Si l'avocat du bénéficiaire de l'aide recouvre cette somme, il renonce à percevoir la part contributive de l'Etat. S'il n'en recouvre qu'une partie, la fraction recouvrée vient en déduction de la part contributive de l'Etat.
Si, à l'issue du délai de quatre ans à compter du jour où la décision est passée en force de chose jugée, l'avocat n'a pas demandé le versement de tout ou partie de la part contributive de l'Etat, il est réputé avoir renoncé à celle-ci.
Un décret en Conseil d'Etat fixe, en tant que de besoin, les modalités d'application du présent article ».
En l’espèce, bien que la demande de Mme [B] [Q] soit désormais sans objet, la procédure qu’elle a introduite devant la présente juridiction par assignation le 24 mars 2025 a incontestablement généré des frais irrépétibles pour la demanderesse qui a été contrainte de prendre des écritures pour faire valoir ses moyens de défense.

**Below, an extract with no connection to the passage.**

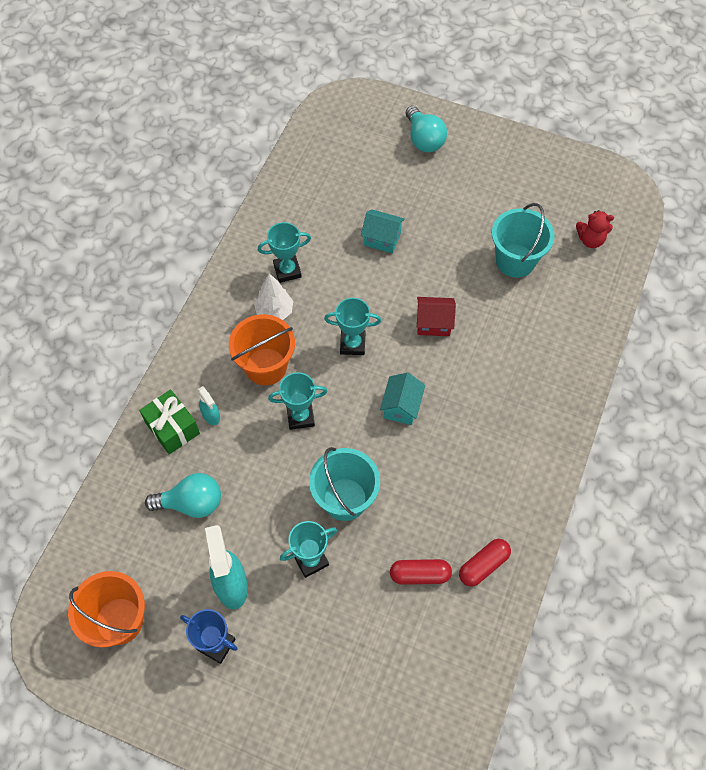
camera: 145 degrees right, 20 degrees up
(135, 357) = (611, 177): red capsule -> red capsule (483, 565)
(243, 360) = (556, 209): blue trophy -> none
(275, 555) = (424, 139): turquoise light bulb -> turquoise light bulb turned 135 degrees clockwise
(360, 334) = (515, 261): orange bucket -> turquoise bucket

Tenue aux dépens, la SA d’HLM 1001 Vies Habitat est condamnée à payer à Mme [B] [Q] la somme de 900€ sur le fondement de l’article 37 de la loi du 31 juillet 1991 en matière d’aide juridictionnelle.

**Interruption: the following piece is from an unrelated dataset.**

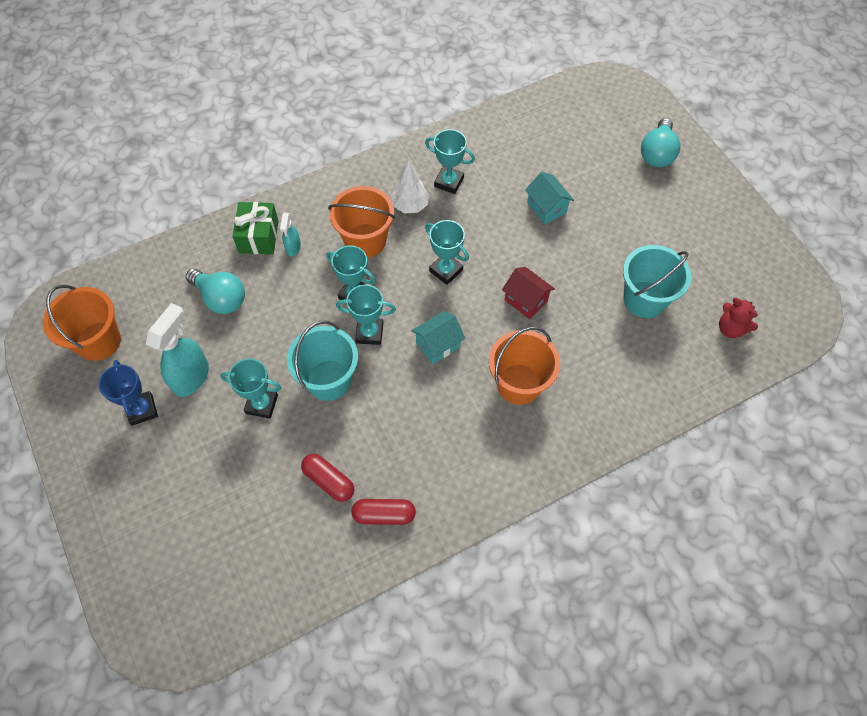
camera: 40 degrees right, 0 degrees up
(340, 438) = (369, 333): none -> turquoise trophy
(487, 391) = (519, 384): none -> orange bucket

Sur l'exécution provisoire
En application de l'article 514 du Code de Procédure Civile modifié par le décret du 11 décembre 2019, applicable aux instances introduites après le 1er janvier 2020, l'exécution provisoire est de droit.
Dispositif
PAR CES MOTIFS
La juge de l'exécution, après débats en audience publique, statuant par jugement contradictoire en premier ressort, mis à la disposition du public au greffe :
DECERNE ACTE à la SA d’HLM 1001 Vies Habitat de sa mainlevée de saisie attribution le 15 avril 2026 ;
CONSTATE que la demande de Mme [B] [Q] est désormais sans objet ;
CONDAMNE la SA d’HLM 1001 Vies Habitat aux entiers dépens ;
CONDAMNE la SA d’HLM 1001 Vies Habitat à payer à Mme [B] [Q] la somme de 900€ sur le fondement de l’article 37 de la loi du 31 juillet 1991 en matière d’aide juridictionnelle ;
DEBOUTE la SA d’HLM 1001 Vies Habitat de sa demande au titre de l’article 700 du code de procédure civile ;
RAPPELLE que l'exécution provisoire est de droit ;
DIT que le présent jugement sera notifié aux parties par les soins du greffe par lettre recommandée avec accusé de réception, une copie leur étant envoyée le jour même par lettre simple ;
RAPPELLE que les parties peuvent toujours faire signifier le jugement ;
En foi de quoi, la minute du présent jugement a été signée par le président et le greffier.
LA GREFFIÈRE LA JUGE DE L’EXÉCUTION
Questions fréquentes
Qu'est-ce qu'une résiliation judiciaire du bail ?
La résiliation judiciaire du bail est une décision de justice qui met fin au contrat de location en raison de manquements, comme le non-paiement des loyers.
Quels sont les droits des locataires en cas d'expulsion ?
Les locataires ont le droit d'être informés de la procédure d'expulsion et peuvent demander un relogement dans le cadre du droit au logement.
Comment se déroule une expulsion ?
L'expulsion se déroule après un jugement de résiliation, avec un commandement de quitter les lieux, et peut être effectuée avec l'aide de la force publique si nécessaire.
Puis-je demander une aide juridictionnelle pour contester une expulsion ?
Oui, vous pouvez demander une aide juridictionnelle si vous remplissez les conditions de ressources, ce qui peut couvrir vos frais d'avocat.